House Republicans Cave On Payroll Tax Cut Extension

It looks like Boehner blinked on the payroll tax holiday extension -- BREAKING: House Republicans Cave, Agree To Two-Month Payroll Tax Cut Extension: A top Senate Democratic aide says House Republicans have privately offered up the terms of their

It looks like Boehner blinked on the payroll tax holiday extension -- BREAKING: House Republicans Cave, Agree To Two-Month Payroll Tax Cut Extension:

A top Senate Democratic aide says House Republicans have privately offered up the terms of their surrender on the payroll tax cut, pending sign off from their notoriously unwieldy caucus.

As Senate Minority Leader Mitch McConnell (R-KY) suggested Thursday morning, it will involve House Republicans passing a temporary extension of the payroll tax cut (and unemployment insurance and reimbursement rates for Medicare physicians) in exchange for Senate Dems agreeing to a formal conference committee to work out a year-long extension of all items.

The temporary extension won’t be identical to the one Senate Dems passed. It will differ in very minor technical ways. House Republicans have already rejected the bipartisan Senate compromise bill, so they’ll have to draw up essentially the same bill from scratch, pass it in the House and then have the Senate readopt it by unanimous consent.

In exchange, Senate Majority Leader Harry Reid (D-NV) will agree to a formal conference committee. The House will bring its partisan, one-year extenders bill to the table (complete with policy riders and pay-fors that cut programs like Medicare) and the Senate will bring the bipartisan legislation that passed overwhelmingly on Saturday.

This is a fairly minor concession for Reid. He’s been on the record for days now saying he’d resume negotiations on a full-year extension as soon as the House passed the Senate bill. He’s saying that instead of taking the lead on those negotiations with Boehner and McConnell, that a formal conference committee would get first bite at the apple.
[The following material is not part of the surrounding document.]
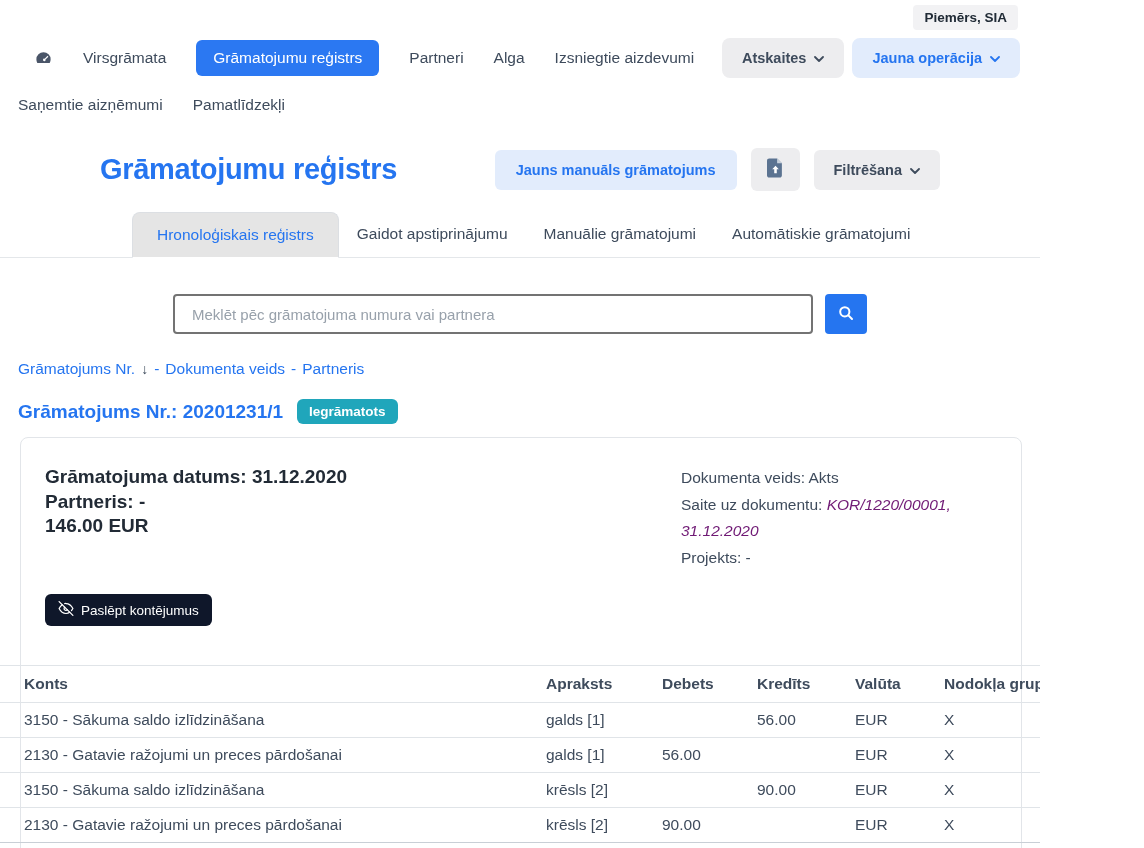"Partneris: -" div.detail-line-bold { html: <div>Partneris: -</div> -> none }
As the CNN reporters noted in the clip above, it looks like House Republicans were taking some heat from their own constituents who were upset over them over their obstruction.

Karoli adds:

This is a huge defeat for John Boehner and the House Tea Party Republicans. How big? Via Steve Benen:

If Boehner were a stronger, more effective House Speaker, this fiasco could have been easily avoided. He could have told his caucus this was a fight they were likely to lose, so passing the Senate bill quickly was the smart course of action. But he couldn’t — Boehner takes orders; he doesn’t give them.

It’s what helps make this story a disaster, not only for Republicans in general, but also for John Boehner personally. As he surrenders this afternoon, Boehner becomes The Speaker Who Has No Clothes.

He stuck out his neck, vowing not to cave, knowing he’d likely have to cave anyway. Boehner than waited until the pressure became unbearable — after he’d lost face and friends — and walked away with his tail between his legs.

Neither party has had a Speaker this feeble in modern times. His instincts told him to take the deal over the weekend, but Boehner allowed himself to be pushed around by his unhinged caucus, then get pushed around by Democrats, then get pushed around by his allies, then get pushed around by Senate Republicans.

How big a disaster was this for Boehner? Keep an eye on whether Eric Cantor’s travel schedule changes over the holidays.